The log likelihood for the negative binomial model is

\[ \log L(\theta ;x) = \sum _{i=1}^{n} \left\{ y_ i\cdot \log \left\{ \frac{\phi \cdot \lambda _ i}{w_ i}\right\} - (y_ i+\frac{w_ i}{\phi }) \cdot \log \left\{ 1 + \frac{\phi \cdot \lambda _ i}{w_ i} \right\} +\log \left\{ \frac{\Gamma (y_ i+w_ i/\phi )}{\Gamma (w_ i/\phi )\Gamma (y_ i+1)}\right\} \right\} \]

where $y_ i$ is the response at a location, $\lambda _ i$ is the intensity associated with the location, $\phi $ is the negative binomial scale parameter, and $w_ i$ is the quadrature weight associated with the location. Overdispersion is indicated by the value of the scale parameter $\phi $: for $\phi = 0$, the negative binomial distribution is identical to the Poisson distribution; therefore, large values of $\phi $ indicate overdispersion.

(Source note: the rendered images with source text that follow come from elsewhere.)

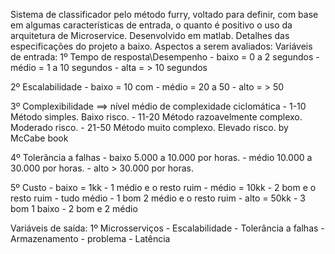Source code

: Sistema de classificador pelo método furry, voltado para definir, com base em algumas características de entrada, o quanto é positivo o uso da arquitetura de Microservice.
Desenvolvido em matlab. Detalhes das especificações do projeto a baixo.
Aspectos a serem avaliados:
Variáveis de entrada:
  1º Tempo de resposta\Desempenho 
    - baixo = 0 a 2 segundos
    - médio = 1 a 10 segundos
    - alta = > 10 segundos

  2º Escalabilidade
    - baixo = 10 com
    - médio = 20 a 50
    - alto = > 50

  3º Complexibilidade ==> nível médio de complexidade ciclomática
    - 1-10	Método simples. Baixo risco.
    - 11-20	Método razoavelmente complexo. Moderado risco.
    - 21-50	Método muito complexo. Elevado risco.
    by McCabe book
  
  4º Tolerância a falhas
    - baixo 5.000 a 10.000 por horas.
    - médio 10.000 a 30.000 por horas.
    - alto > 30.000 por horas.
    
  5º Custo
    - baixo = 1kk 
      - 1 médio e o resto ruim
    - médio = 10kk
      - 2 bom e o resto ruim
      - tudo médio
      - 1 bom 2 médio e o resto ruim
    - alto = 50kk
      - 3 bom 1 baixo
      - 2 bom e 2 médio
      
Variáveis de saída:
  1º Microsserviços
    - Escalabilidade
    - Tolerância a falhas
    - Armazenamento - problema
    - Latência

Because the negative binomial model in PROC SPP is intended only for diagnostic purposes, the only results are the estimated parameters themselves, including $\phi $. No fitted intensity is produced, and likewise nothing that depends on the fitted intensity, such as the goodness-of-fit tests and the residual diagnostics, is produced.